**Task prompt**: Your output should consist solely of the lines from the one holding "RoastWorks Whole Baby Bakers: 72.9 -> 150" to the end of the records below, inclusive, reproduced exactly and free of pictures.

Revision comparison data:
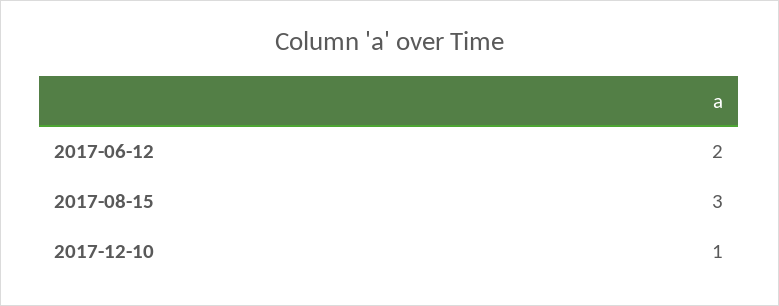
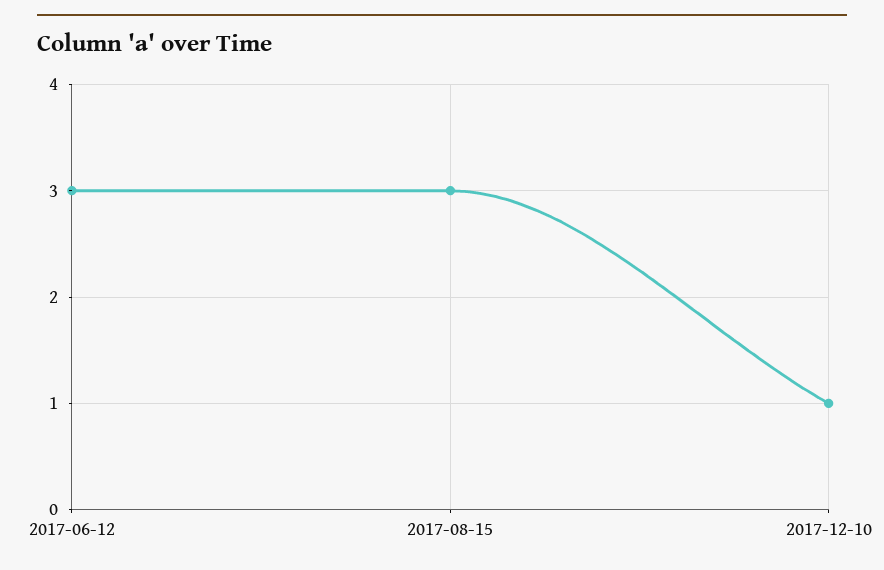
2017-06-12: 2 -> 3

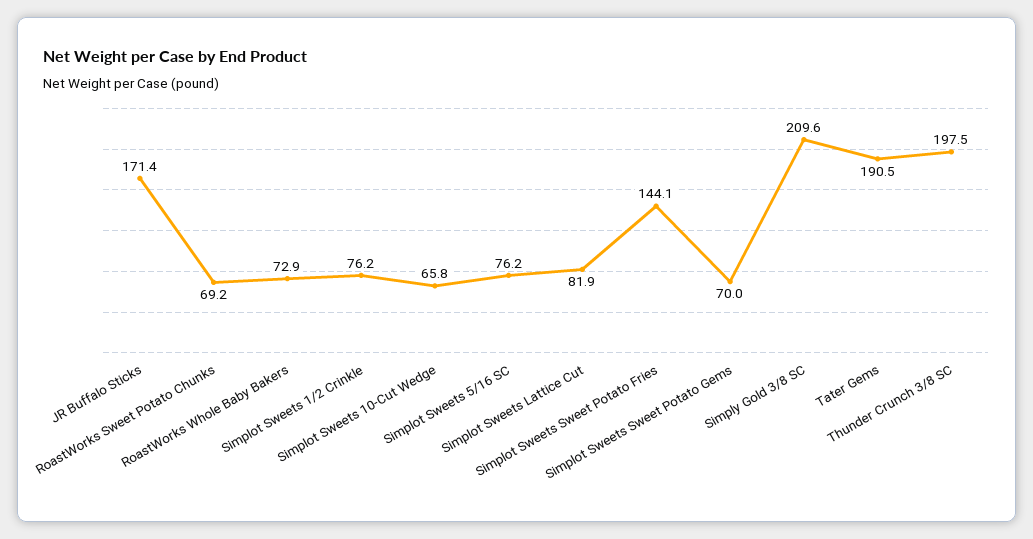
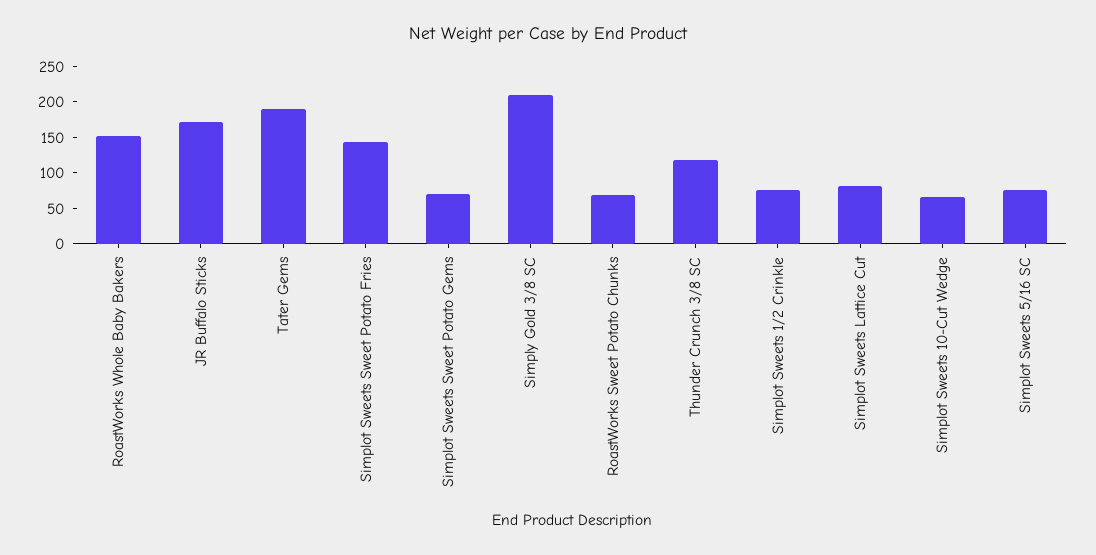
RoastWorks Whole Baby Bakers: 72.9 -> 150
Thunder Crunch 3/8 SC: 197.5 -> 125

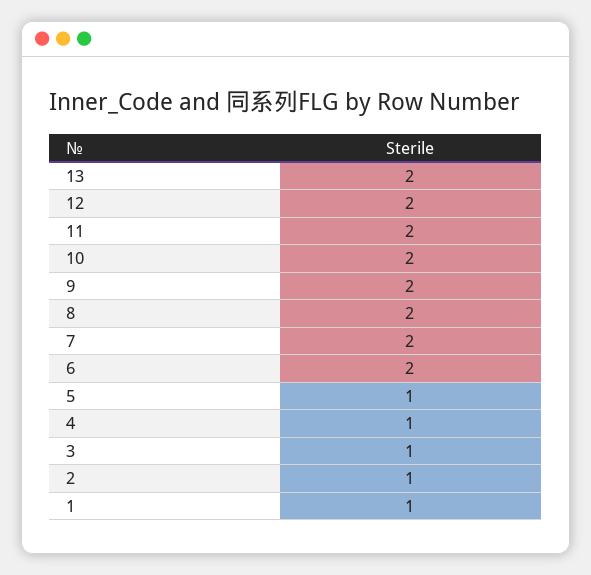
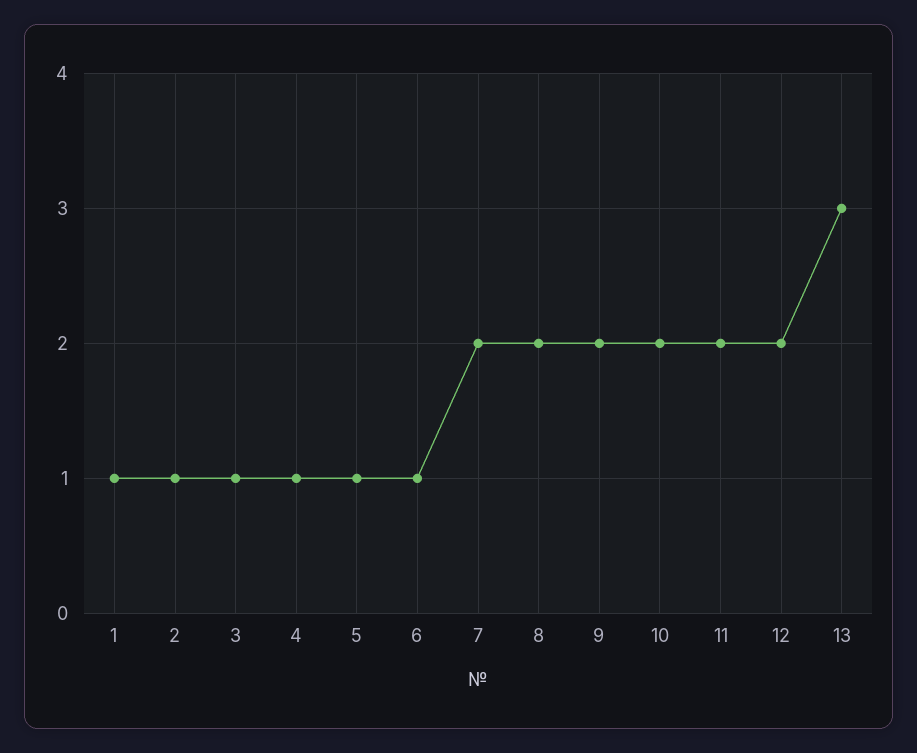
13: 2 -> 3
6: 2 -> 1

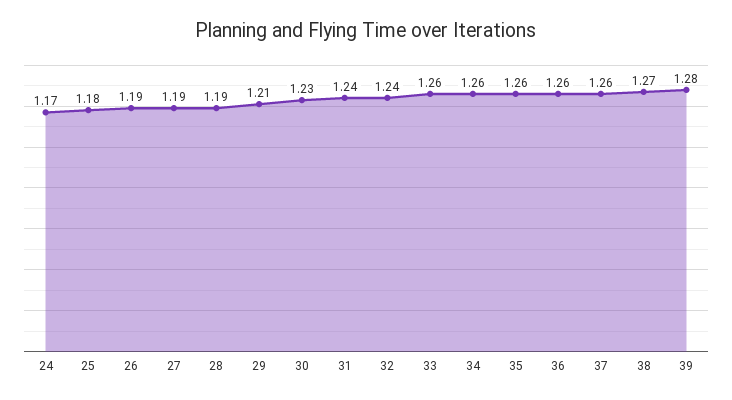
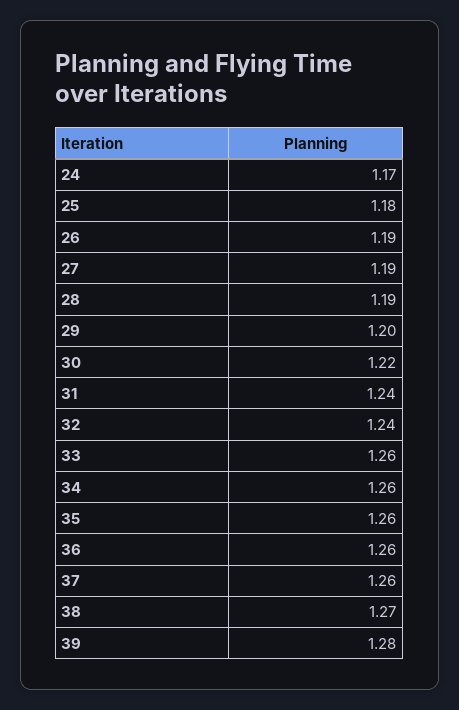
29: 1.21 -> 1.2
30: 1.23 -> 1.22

**Result below**:
RoastWorks Whole Baby Bakers: 72.9 -> 150
Thunder Crunch 3/8 SC: 197.5 -> 125

13: 2 -> 3
6: 2 -> 1

29: 1.21 -> 1.2
30: 1.23 -> 1.22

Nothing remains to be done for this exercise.